16. A consideration of the above said documents in the proper perspective would reveal clear that the western half of the property was allotted to the share of the defendants father who had been dealing with it as that of their own and the eastern half share went to the plaintiffs father. When the father of the plaintiffs himself has only bequeathed the admitted extent as per Ex.A.1 Will, the plaintiffs are not entitled to claim over and above what they are actually entitled to.

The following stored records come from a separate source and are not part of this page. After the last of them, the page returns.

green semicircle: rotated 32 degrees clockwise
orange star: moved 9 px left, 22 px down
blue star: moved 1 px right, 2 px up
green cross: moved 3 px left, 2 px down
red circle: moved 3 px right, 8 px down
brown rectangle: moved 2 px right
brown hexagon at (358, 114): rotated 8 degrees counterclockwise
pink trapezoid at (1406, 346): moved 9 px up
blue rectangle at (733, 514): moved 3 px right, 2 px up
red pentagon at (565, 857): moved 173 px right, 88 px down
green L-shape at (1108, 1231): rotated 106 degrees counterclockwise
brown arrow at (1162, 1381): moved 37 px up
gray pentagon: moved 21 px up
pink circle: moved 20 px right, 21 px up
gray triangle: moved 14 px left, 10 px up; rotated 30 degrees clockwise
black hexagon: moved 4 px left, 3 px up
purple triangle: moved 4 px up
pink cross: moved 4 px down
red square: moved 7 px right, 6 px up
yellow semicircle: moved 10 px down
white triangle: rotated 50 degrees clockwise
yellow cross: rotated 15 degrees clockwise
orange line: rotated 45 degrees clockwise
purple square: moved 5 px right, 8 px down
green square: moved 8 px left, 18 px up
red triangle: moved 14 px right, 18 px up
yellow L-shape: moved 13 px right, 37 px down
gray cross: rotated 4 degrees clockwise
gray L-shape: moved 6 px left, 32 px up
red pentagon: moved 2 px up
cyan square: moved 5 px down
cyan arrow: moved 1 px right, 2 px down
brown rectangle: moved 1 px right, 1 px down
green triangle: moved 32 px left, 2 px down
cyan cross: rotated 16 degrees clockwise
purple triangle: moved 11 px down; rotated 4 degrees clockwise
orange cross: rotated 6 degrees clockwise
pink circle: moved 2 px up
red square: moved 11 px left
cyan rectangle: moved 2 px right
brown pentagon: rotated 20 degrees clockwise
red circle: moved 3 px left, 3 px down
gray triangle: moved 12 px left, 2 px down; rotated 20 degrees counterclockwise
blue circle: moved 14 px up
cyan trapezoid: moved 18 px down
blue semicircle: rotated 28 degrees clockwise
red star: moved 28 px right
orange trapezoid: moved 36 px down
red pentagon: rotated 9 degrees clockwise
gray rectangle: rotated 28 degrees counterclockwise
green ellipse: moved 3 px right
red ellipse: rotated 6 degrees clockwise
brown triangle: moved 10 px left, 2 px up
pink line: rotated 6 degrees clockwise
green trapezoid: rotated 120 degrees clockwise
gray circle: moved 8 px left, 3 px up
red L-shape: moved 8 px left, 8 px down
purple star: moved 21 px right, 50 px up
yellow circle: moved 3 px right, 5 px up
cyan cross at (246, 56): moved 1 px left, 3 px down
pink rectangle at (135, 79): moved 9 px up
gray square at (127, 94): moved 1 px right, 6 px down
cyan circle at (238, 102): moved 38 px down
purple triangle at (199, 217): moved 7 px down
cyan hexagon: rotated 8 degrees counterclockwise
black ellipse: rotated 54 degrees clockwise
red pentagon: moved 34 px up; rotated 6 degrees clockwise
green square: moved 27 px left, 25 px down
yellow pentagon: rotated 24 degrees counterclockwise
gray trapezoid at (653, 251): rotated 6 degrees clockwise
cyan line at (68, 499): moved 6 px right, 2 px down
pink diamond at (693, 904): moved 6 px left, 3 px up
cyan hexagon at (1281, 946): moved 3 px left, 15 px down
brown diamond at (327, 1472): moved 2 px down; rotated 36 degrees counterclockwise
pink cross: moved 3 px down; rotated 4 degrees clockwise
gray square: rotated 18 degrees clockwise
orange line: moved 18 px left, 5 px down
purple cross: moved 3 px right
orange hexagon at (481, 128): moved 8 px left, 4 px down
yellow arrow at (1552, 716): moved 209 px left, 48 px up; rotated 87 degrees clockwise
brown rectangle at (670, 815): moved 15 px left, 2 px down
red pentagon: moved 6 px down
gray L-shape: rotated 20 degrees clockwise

The mistake in the entry in the UDR patta has been taken advantage of by the plaintiffs which was later corrected in the year 1975 and separate patta and plan had been issued in favour of the respective parties. 17. In view of the same, the plaintiffs are estopped from claiming more than what they are entitled to in the suit. The other documents produced by the plaintiffs from Exs.A.13 to A.26 are all relating to the period after suit. Therefore, the same cannot be taken note of. 18. The plaintiffs having failed to establish their title independent of the defendants evidence is not entitled to a decree. The questions of law are answered in favour of the appellant. Accordingly, the judgment of the Appellate Court is set aside and the judgment of the trial Court is restored. 19. In fine, the second appeal is allowed and the order passed in A.S.No.50 of 1992 by the Sub-Judge, Srivilliputhur is set aside and the judgment passed in O.S.No.512 of 1989 by the District Munsif, Srivilliputhur is restored. No costs.